If a section name is valid as a C identifier (which is rare because of
the leading '.'), linkers are expected to define start_<secname> and
stop_<secname> symbols. They are at beginning and end of the section,
respectively. This is not requested by the ELF standard, but GNU ld and
gold provide this feature.

Diff Detail

Event Timeline

ruiu updated this revision to Diff 37438.Oct 14 2015, 7:15 PM
ruiu retitled this revision from to ELF2: Implement __start_SECNAME and __stop_SECNAME..
ruiu updated this object.
ruiu added a reviewer: rafael.
ruiu added subscribers: llvm-commits, silvas.
davide added a subscriber: davide.Oct 14 2015, 10:34 PM

Rare, maybe, but definitely very useful. Definitely the FreeBSD kernel relies on start/stop and I think also the Linux kernel, although I wouldn't bet on that. The code looks good to me. I would also dump the symbol table to double-check the address of the symbols is the same. I also want to spend some words on this.
In the old linker we had an entire/unfinished pass taking care of start/stop. I know because I spent a fair amount of time trying to understand and finish the feature, without success. Now, could it be I didn't know better, but it looked overly complicated to me at the time. It's nice to see the same feature implemented (without comments) in roughly 10 lines of code.
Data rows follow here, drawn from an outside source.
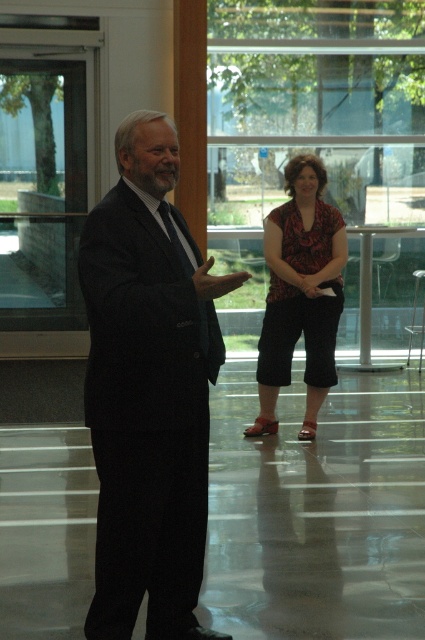
Can you confirm if floral fabric blouse at center is smaller than black silk tie at center?

No, floral fabric blouse at center is not smaller than black silk tie at center.

Between floral fabric blouse at center and black silk tie at center, which one is positioned lower?

black silk tie at center is below.

Which is behind, point (272, 372) or point (176, 244)?

The point (272, 372) is behind.

You are a GUI agent. You are given a task and a screenshot of the screen. Output one action in this format:
    pyautogui.click(x=<x>, y=<y>)
    Task: Click on the floral fabric blouse at center
    This screenshot has height=640, width=425.
    Given the screenshot: What is the action you would take?
    [300, 292]

Is matte black suit at center further to the viewer compared to black silk tie at center?

No.

Based on the photo, does matte black suit at center lie in front of black silk tie at center?

That is True.

At what (x,y) coordinates should I click in order to perform the action: click on matte black suit at center. Please return your answer as a coordinate pair (x, y). Looking at the image, I should click on (149, 390).

This screenshot has height=640, width=425. Identify the location of matte black suit at center. (149, 390).

Find the location of a particular element. The image size is (425, 640). matte black suit at center is located at coordinates (149, 390).

Looking at this image, who is positioned more to the left, matte black suit at center or floral fabric blouse at center?

matte black suit at center is more to the left.

Does point (156, 195) come behind point (319, 388)?

No, (156, 195) is closer to viewer.

Where is `matte black suit at center`? matte black suit at center is located at coordinates (149, 390).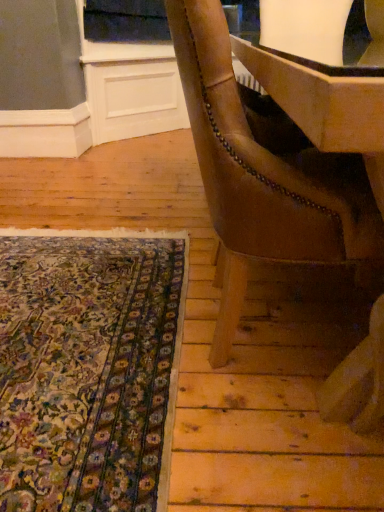
Question: Considering their positions, is floral carpet at lower left located in front of or behind leather at right?

Choices:
 (A) behind
 (B) front

Answer: (A)

Question: Considering the positions of floral carpet at lower left and leather at right in the image, is floral carpet at lower left bigger or smaller than leather at right?

Choices:
 (A) big
 (B) small

Answer: (B)

Question: Is floral carpet at lower left spatially inside leather at right, or outside of it?

Choices:
 (A) outside
 (B) inside

Answer: (A)

Question: Choose the correct answer: Is leather at right inside floral carpet at lower left or outside it?

Choices:
 (A) outside
 (B) inside

Answer: (A)

Question: Considering the positions of leather at right and floral carpet at lower left in the image, is leather at right taller or shorter than floral carpet at lower left?

Choices:
 (A) tall
 (B) short

Answer: (A)

Question: Does point (375, 220) appear closer or farther from the camera than point (120, 432)?

Choices:
 (A) farther
 (B) closer

Answer: (B)

Question: Is leather at right bigger or smaller than floral carpet at lower left?

Choices:
 (A) small
 (B) big

Answer: (B)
majnemer added inline comments.
ELF/Writer.cpp
513–526

$ can be used in an identifier in clang:

echo 'int x$a;' | clang -x c -fsyntax-only - ; echo $?
0

gcc as well:

echo 'int x$a;' | clang -x c -fsyntax-only - ; echo $?
0

I'm not familiar enough with this part of the standard but I always thought C identifiers were only:

  • upper/lower case a-z
  • digits 0-9
  • underscore (_)

I checked doc and it seems to confirm: https://msdn.microsoft.com/en-us/library/e7f8y25b.aspx
I also noticed that this is exactly what gold does. If accepting '$' is an extension or clang is wrong here, I don't know, but I don't think we should accept '$' as valid C identifier in this case.

Update: This seems to be GNU C, and even there, it's not guaranteed to be supported on each target https://gcc.gnu.org/onlinedocs/gcc/Dollar-Signs.html

ruiu added a comment.Oct 15 2015, 9:07 AM

I'm familiar with this topic because I once wrote a C compiler from scratch myself. That is a GNU extension to the C language. I don't think we want to allow '$' for this linker feature because I don't see the need to do that. If the feature is standardized and the spec require us to handle '$', I'd do, but this is not something like that.

ruiu updated this revision to Diff 37494.Oct 15 2015, 9:46 AM

Add a test for the symbol table

davide accepted this revision.Oct 15 2015, 9:58 AM
davide added a reviewer: davide.
This revision is now accepted and ready to land.Oct 15 2015, 9:58 AM
davide closed this revision.Oct 16 2015, 3:14 PM